1. Hukuk Dairesi 2014/19235 E. , 2015/7753 K.
"İçtihat Metni"MAHKEMESİ : KUMLUCA 1. ASLİYE HUKUK MAHKEMESİ
TARİHİ : 24/01/2014
NUMARASI : 2002/450-2014/59
Taraflar arasında birleştirilerek görülen el atmanın önlenmesi, yıkım ve ecrimisil davası sonunda, yerel mahkemece, asıl davanın kısmen kabulüne; birleşen davanın kabulüne ilişkin olarak verilen karar, davalı S.. E.. vekili tarafından yasal süre içerisinde temyiz edilmiş olmakla, Tetkik Hakimi arafından düzenlenen rapor okundu, düşüncesi alındı. Dosya incelenerek gereği görüşülüp düşünüldü:
-KARAR-
Asıl dava, el atmanın önlenmesi ve yıkım; birleşen dava ise, ecrimisil isteklerine ilişkin olup,Mahkemece, asıl davanın kısmen kabulüne, birleşen davanın kabulüne karar verilmiştir.
Hüküm, davalılardan S.. E.. vekili tarafından temyiz edilmiştir.
Dosya içeriğine, toplanan delillere, hükmün dayandığı yasal ve hukuksal gerekçeye ve özellikle delillerin takdirinde bir isabetsizlik bulunmamasına göre; davacıların kayden paydaşı oldukları çekişme konusu 88 parsel sayılı taşınmazın 245,49 m2lik bölümüne davalı Salih"in portakal ağaçları dikmek suretiyle müdahale ettiği saptanmak suretiyle, asıl davada el atmanın önlenmesine ve yıkıma karar verilmiş olmasında bir isabetsizlik yoktur. Davalı Salih vekilinin bu yöne değinen temyiz itirazı yerinde değildir, reddine.
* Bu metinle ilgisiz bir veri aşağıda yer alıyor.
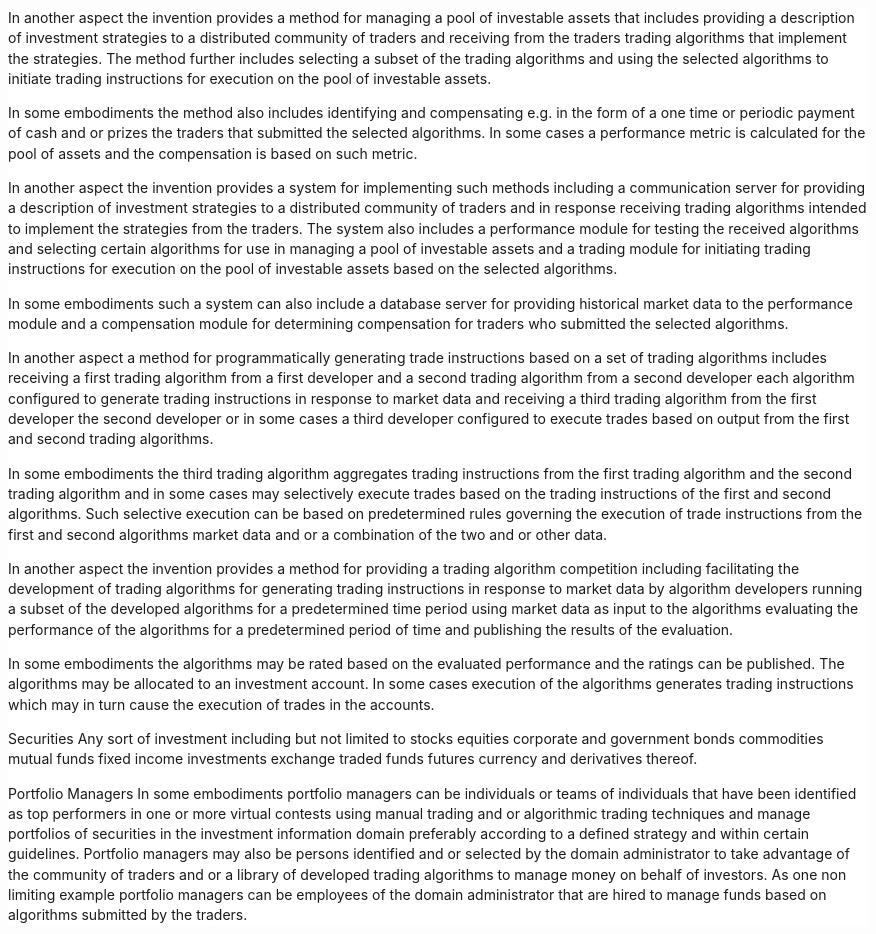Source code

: In another aspect the invention provides a method for managing a pool of investable assets that includes providing a description of investment strategies to a distributed community of traders and receiving from the traders trading algorithms that implement the strategies. The method further includes selecting a subset of the trading algorithms and using the selected algorithms to initiate trading instructions for execution on the pool of investable assets.

In some embodiments the method also includes identifying and compensating e.g. in the form of a one time or periodic payment of cash and or prizes the traders that submitted the selected algorithms. In some cases a performance metric is calculated for the pool of assets and the compensation is based on such metric.

In another aspect the invention provides a system for implementing such methods including a communication server for providing a description of investment strategies to a distributed community of traders and in response receiving trading algorithms intended to implement the strategies from the traders. The system also includes a performance module for testing the received algorithms and selecting certain algorithms for use in managing a pool of investable assets and a trading module for initiating trading instructions for execution on the pool of investable assets based on the selected algorithms.

In some embodiments such a system can also include a database server for providing historical market data to the performance module and a compensation module for determining compensation for traders who submitted the selected algorithms.

In another aspect a method for programmatically generating trade instructions based on a set of trading algorithms includes receiving a first trading algorithm from a first developer and a second trading algorithm from a second developer each algorithm configured to generate trading instructions in response to market data and receiving a third trading algorithm from the first developer the second developer or in some cases a third developer configured to execute trades based on output from the first and second trading algorithms.

In some embodiments the third trading algorithm aggregates trading instructions from the first trading algorithm and the second trading algorithm and in some cases may selectively execute trades based on the trading instructions of the first and second algorithms. Such selective execution can be based on predetermined rules governing the execution of trade instructions from the first and second algorithms market data and or a combination of the two and or other data.

In another aspect the invention provides a method for providing a trading algorithm competition including facilitating the development of trading algorithms for generating trading instructions in response to market data by algorithm developers running a subset of the developed algorithms for a predetermined time period using market data as input to the algorithms evaluating the performance of the algorithms for a predetermined period of time and publishing the results of the evaluation.

In some embodiments the algorithms may be rated based on the evaluated performance and the ratings can be published. The algorithms may be allocated to an investment account. In some cases execution of the algorithms generates trading instructions which may in turn cause the execution of trades in the accounts.

Securities Any sort of investment including but not limited to stocks equities corporate and government bonds commodities mutual funds fixed income investments exchange traded funds futures currency and derivatives thereof.

Portfolio Managers In some embodiments portfolio managers can be individuals or teams of individuals that have been identified as top performers in one or more virtual contests using manual trading and or algorithmic trading techniques and manage portfolios of securities in the investment information domain preferably according to a defined strategy and within certain guidelines. Portfolio managers may also be persons identified and or selected by the domain administrator to take advantage of the community of traders and or a library of developed trading algorithms to manage money on behalf of investors. As one non limiting example portfolio managers can be employees of the domain administrator that are hired to manage funds based on algorithms submitted by the traders.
Birleşen ecrimisil davasına yönelik temyiz itirazlarına gelince; bilindiği üzere ecrimisil, kötüniyetli zilyedin geri vermekle yükümlü olduğu bir şeyi haksız olarak alıkoyması nedeniyle kayıt malikine ödemekle yükümlü olduğu en azı kira geliri, en çoğu ise mahrum kalınan gelir kaybı olan bir tür haksız kullanım tazminatıdır.
Somut olayda, dava konusu 88 parsel sayılı taşınmaz ile davalı Salih"in kullandığı 105 parsel sayılı taşınmaz arasında kesik tabir edilen su tahliye kanalının fiili sınır olarak uzun yıllardır mevcut olduğu, bu sınıra göre, davalı Salih"in davaya konu alanı yaklaşık 25 yıl süreyle kullandığı, üzerinde 25 yıllık portakal ağacının bulunduğu anlaşılmaktadır.
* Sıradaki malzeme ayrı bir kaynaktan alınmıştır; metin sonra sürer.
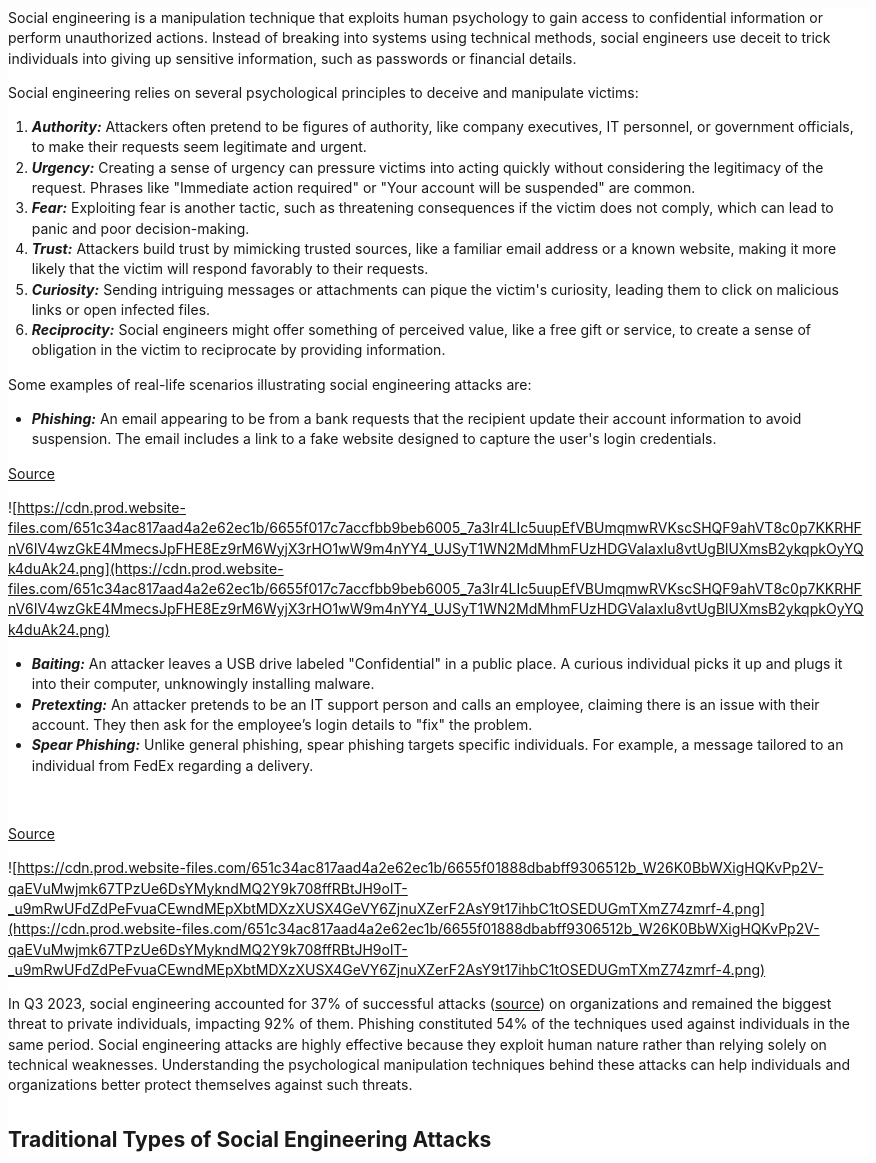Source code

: Social engineering is a manipulation technique that exploits human psychology to gain access to confidential information or perform unauthorized actions. Instead of breaking into systems using technical methods, social engineers use deceit to trick individuals into giving up sensitive information, such as passwords or financial details.

Social engineering relies on several psychological principles to deceive and manipulate victims:

1. ***Authority:*** Attackers often pretend to be figures of authority, like company executives, IT personnel, or government officials, to make their requests seem legitimate and urgent.
2. ***Urgency:*** Creating a sense of urgency can pressure victims into acting quickly without considering the legitimacy of the request. Phrases like "Immediate action required" or "Your account will be suspended" are common.
3. ***Fear:*** Exploiting fear is another tactic, such as threatening consequences if the victim does not comply, which can lead to panic and poor decision-making.
4. ***Trust:*** Attackers build trust by mimicking trusted sources, like a familiar email address or a known website, making it more likely that the victim will respond favorably to their requests.
5. ***Curiosity:*** Sending intriguing messages or attachments can pique the victim's curiosity, leading them to click on malicious links or open infected files.
6. ***Reciprocity:*** Social engineers might offer something of perceived value, like a free gift or service, to create a sense of obligation in the victim to reciprocate by providing information.

Some examples of real-life scenarios illustrating social engineering attacks are:

- ***Phishing:*** An email appearing to be from a bank requests that the recipient update their account information to avoid suspension. The email includes a link to a fake website designed to capture the user's login credentials.

[Source](https://www.cde.state.co.us/dataprivacyandsecurity/socialengineeringeducation)

![https://cdn.prod.website-files.com/651c34ac817aad4a2e62ec1b/6655f017c7accfbb9beb6005_7a3Ir4LIc5uupEfVBUmqmwRVKscSHQF9ahVT8c0p7KKRHFnV6IV4wzGkE4MmecsJpFHE8Ez9rM6WyjX3rHO1wW9m4nYY4_UJSyT1WN2MdMhmFUzHDGVaIaxIu8vtUgBlUXmsB2ykqpkOyYQk4duAk24.png](https://cdn.prod.website-files.com/651c34ac817aad4a2e62ec1b/6655f017c7accfbb9beb6005_7a3Ir4LIc5uupEfVBUmqmwRVKscSHQF9ahVT8c0p7KKRHFnV6IV4wzGkE4MmecsJpFHE8Ez9rM6WyjX3rHO1wW9m4nYY4_UJSyT1WN2MdMhmFUzHDGVaIaxIu8vtUgBlUXmsB2ykqpkOyYQk4duAk24.png)

- ***Baiting:*** An attacker leaves a USB drive labeled "Confidential" in a public place. A curious individual picks it up and plugs it into their computer, unknowingly installing malware.
- ***Pretexting:*** An attacker pretends to be an IT support person and calls an employee, claiming there is an issue with their account. They then ask for the employee’s login details to "fix" the problem.
- ***Spear Phishing:*** Unlike general phishing, spear phishing targets specific individuals. For example, a message tailored to an individual from FedEx regarding a delivery.

‍

[Source](https://www.cde.state.co.us/dataprivacyandsecurity/socialengineeringeducation)

![https://cdn.prod.website-files.com/651c34ac817aad4a2e62ec1b/6655f01888dbabff9306512b_W26K0BbWXigHQKvPp2V-qaEVuMwjmk67TPzUe6DsYMykndMQ2Y9k708ffRBtJH9olT-_u9mRwUFdZdPeFvuaCEwndMEpXbtMDXzXUSX4GeVY6ZjnuXZerF2AsY9t17ihbC1tOSEDUGmTXmZ74zmrf-4.png](https://cdn.prod.website-files.com/651c34ac817aad4a2e62ec1b/6655f01888dbabff9306512b_W26K0BbWXigHQKvPp2V-qaEVuMwjmk67TPzUe6DsYMykndMQ2Y9k708ffRBtJH9olT-_u9mRwUFdZdPeFvuaCEwndMEpXbtMDXzXUSX4GeVY6ZjnuXZerF2AsY9t17ihbC1tOSEDUGmTXmZ74zmrf-4.png)

In Q3 2023, social engineering accounted for 37% of successful attacks ([source](https://www.ptsecurity.com/ww-en/analytics/cybersecurity-threatscape-2023-q3/#:~:text=In%20Q3%202023%2C%20bad%20actors,instant%20messaging%20hoaxes%20(16%25))) on organizations and remained the biggest threat to private individuals, impacting 92% of them. Phishing constituted 54% of the techniques used against individuals in the same period. Social engineering attacks are highly effective because they exploit human nature rather than relying solely on technical weaknesses. Understanding the psychological manipulation techniques behind these attacks can help individuals and organizations better protect themselves against such threats.

## Traditional Types of Social Engineering Attacks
Bu kadar uzun süreli kullanımın, zımni muvafakat yönünde “fiili karine” oluşturacağı ve bu karinenin aksi ispatlanmadıkça, ecrimisil istenmesinin, Türk Medeni Kanunu"nun 2. maddesinde yer alan dürüstlük kuralına aykırılık teşkil edeceği açıktır.
O halde, davaya konu 88 parsel sayılı taşınmazda 245,49 m2 lik tecavüzlü kısmın davalı Salih tarafından kullanılmasına uzun süre ses çıkarmayan davacıların, bu kullanıma zımnen muvafakat ettikleri, davacıların, eldeki davayı açtıkları tarihe kadar muvafakatin geri alındığını kanıtlayamadıkları, diğer bir anlatımla, dava açılmakla muvafakatin geri alındığı gözetildiğinde, davalı Salih"in ecrimisilden sorumlu tutulamayacağı kabul edilmelidir.
Hal böyle olunca, ecrimisil isteği ile açılan birleşen davada, davalı Salih yönden davanın reddine karar verilmesi gerekirken, kabulü yönün de hüküm kurulmuş olması doğru değildir.
Davalı Salih vekilinin bu yöne ilişkin olarak temyiz itirazları yerindedir. Kabulü ile, hükmün açıklanan nedenden ötürü (6100 sayılı Yasanın geçici 3.maddesi yollaması ile) 1086 sayılı HUMK"un 428.maddesi gereğince BOZULMASINA, alınan peşin harcın temyiz edene geri verilmesine, 27.05.2015 tarihinde oybirliğiyle karar verildi.